Susanna Warner Tufts to Abigail Adams, 22 May 1798
Susanna Warner Tufts to Abigail Adams
Weymouth May 22 1798
The recipt of your affectionate and friendly letter my dear Madam Claims at once my gratitude and love.—1 how good is that heart that feels for others woes Such is yours,—and may Heaven bless you with health and long life, and may you still Continue to fill every Station of Life that Providence shall Call you to with that dignity humanity and sensibility which has ever been your Characteristick
“Sickness and Death’s the lot of all
that breath this vital air—[”]2
Suckey is gone to that world from whence no travillar returnes her immortal spirit I trust has took posession of one of those Mansions that our blessed Saiour has prepar’d for those that love him.— I had evry Consolation in her Sickness from her and those around me that I Could wish her good Uncle she found a Physion for Soul as well as body. Miss Jones was very kind and attentive3 so where my good Neibours—
Suckey discover’d a firmness patience and resignation through her Confinement to me Surpresing she never groand except in Sleap. I ask’d her to disscribe her feelings to me, o’ Aunt, they are destresing but not worth a thought, why should I Complain, when if my heart does not deceive me, I feel that I shall be accepted of my Saviour I long to be gone oh! for patience
She was like the dying Swan, She Sung her one Dirge—
Vital Sparke of heavenly flame
Quit o’ quit this mortal frame trembling hoping
Lingering flying oh! the pain the bliss the bliss of dying4
She was belove’d by all that knew her and has left a fair and Spotless Charicter Pleasing reflections— these are Consolations Madam that will Support Surviveing friends and blunt the edge of the Sharpest Sorrows5
The Sesons as they fly
Snach from us in their Course year after year
Some Sweet Connection Some indearing tie
The parrent ever honour’d ever dear
Claims from the filial breast the pious tear
A brothers urn demands the kindred tear
And gentle sorrows gush from friendship eye.6
the Deaths which you mention the year past Calls for our Serious reflections o! may we be prepard to take our Jorney in to that heavenly Country where we Shall meet our pious parents who when on earth put up so many firvent and heavenly petitions for the welfare of our Souls and bodies the religion of Jesus will Support us and Cary us to them—and what a blessed reflection that his religion is pure and simple by no means Clouded with Metaphysics and vain Speculations to perplex and discourage the willing mind—
“religion never was design’d
to make our pleasures less—[”]7
You must be extreemly happy in your Children Madam to see them support Such good Charicters in such a disapated world as this is, and to see them fill such important places with honnour and fidility long may they live and when their parents Shall Slope gently down the hill of life may they with Chearfulness Rock the Cradle of declineing years.—
present my best regards to the President tell him he must not expect his reward here— may that venerable head and heart that has been abuse’d here for its integrity and fidility be Crown’d with honnour and glory in the last day
the Doctor thanks you for your love and gratitude to him and wishes his regards presented to you and your best friend he has been very much out of health this Spring but is Recruting he is a friend indeed— Such friends grow not on evry tree. he may with propriety be Call’d father and brother he has prov’d himself So to numbers.
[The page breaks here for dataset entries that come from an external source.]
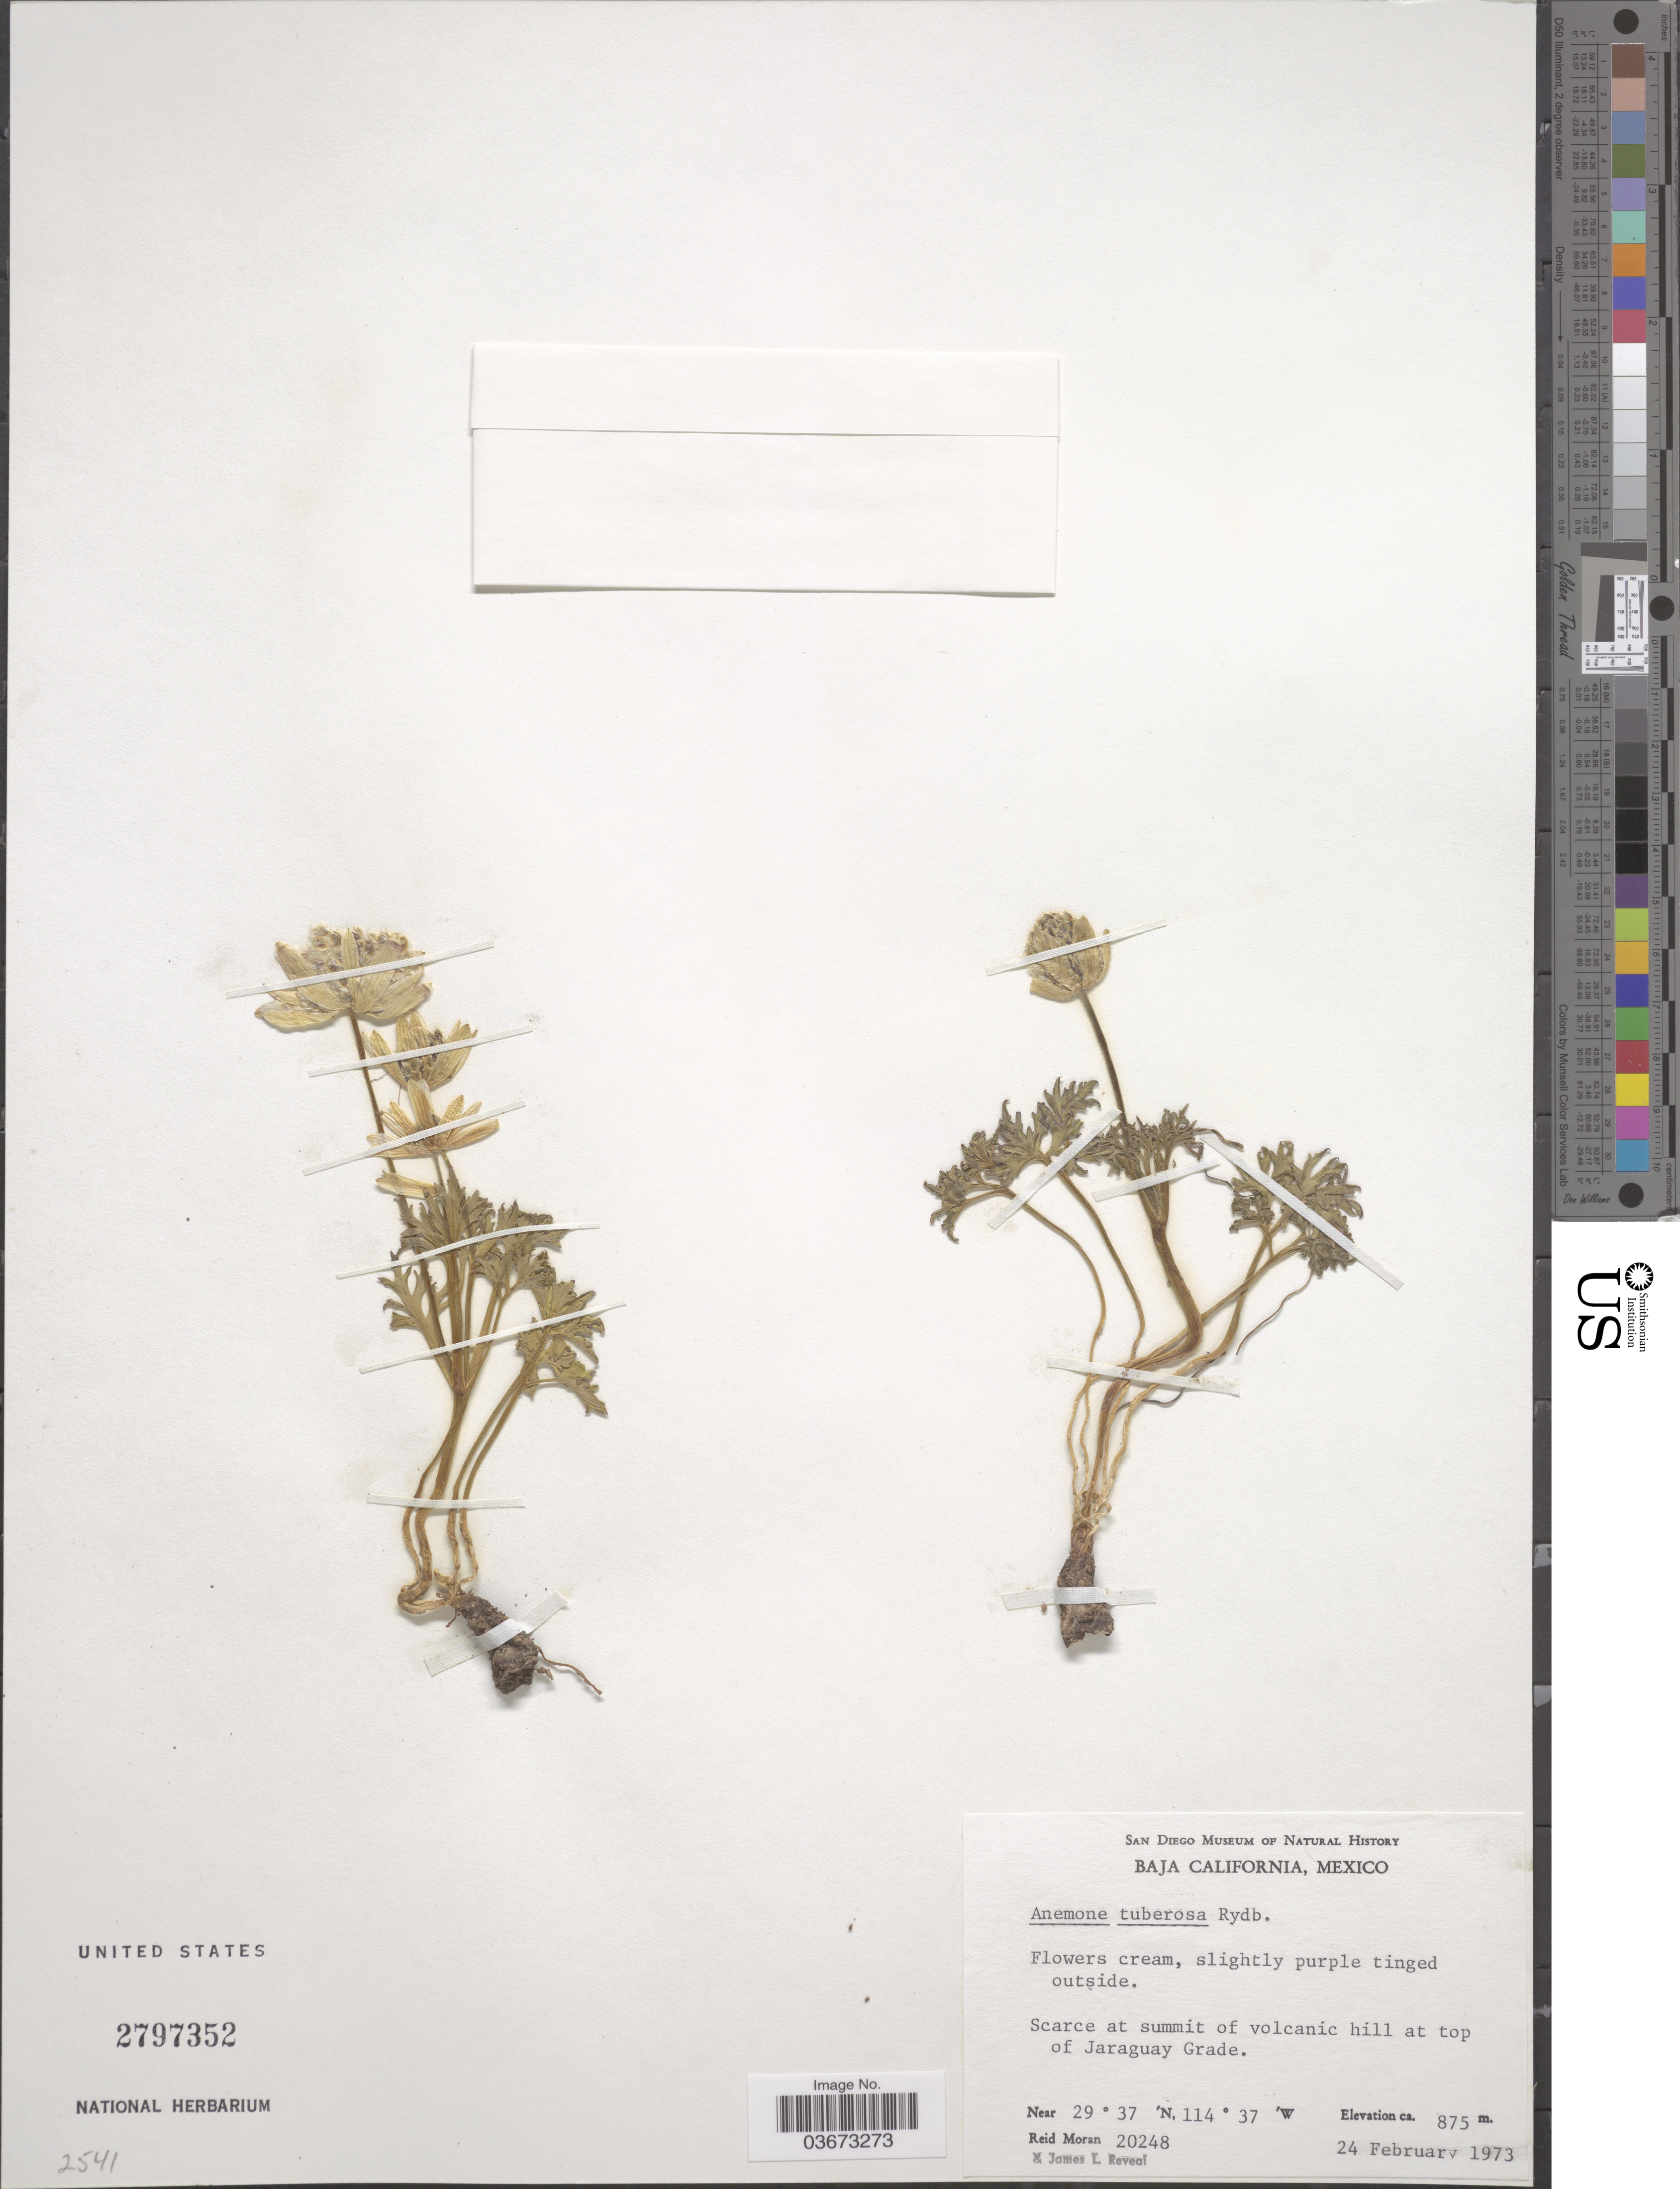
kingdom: Plantae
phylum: Tracheophyta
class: Magnoliopsida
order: Ranunculales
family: Ranunculaceae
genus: Anemone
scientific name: Anemone tuberosa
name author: Rydb.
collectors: R. Moran & J. L. Reveal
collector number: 20248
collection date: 1973-02-24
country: Mexico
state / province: Baja California Norte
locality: Scarce at summit of volcanic hill at top of Jaraguay Grade.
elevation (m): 875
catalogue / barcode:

I think he has too much Care for his years and delicate health. Heaven grant that his life may preserve’d to all those that put Such unbounded Confidence in him—
With Sentiments of love and respect / your friend,
Susanna Tufts
RC (Adams Papers); endorsed: “Mrs Tufts 22 / May / 1798.”
1. On 8 May AA wrote Tufts a letter of condolence on the death of Tufts’ niece Susanna Warner (Adams Papers).
2. James Hervey, Contemplations on a Flower-Garden, London, 1757, p. 68.
3. Lucy Jones (1768–1847), Tufts’ niece, was the orphaned daughter of Peter and Anna Tufts Jones and resided with her aunt and uncle until her 1801 marriage to Rev. Joshua Cushman (vols. 6:233–234, 238; 7:30, 31; Henry Wyles Cushman, Genealogy of the Cushmans, Boston, 1855, p. 185; Vital Records of Weymouth, Massachusetts, to the Year 1850, 2 vols., Boston, 1910, 2:105).
4. Alexander Pope, “The Dying Christian to His Soul,” lines 1–4.
5. Ann Radcliffe, The Romance of the Forest, 2d edn., 3 vols., London, 1792, 3:163.
6. These lines of verse were written below the signature and marked for insertion here. They are quoted from Charles Emily, “Death,” lines 90–96.
7. Isaac Watts, Hymns and Spiritual Songs, in Three Books, Book II, Hymn 30, lines 7–8.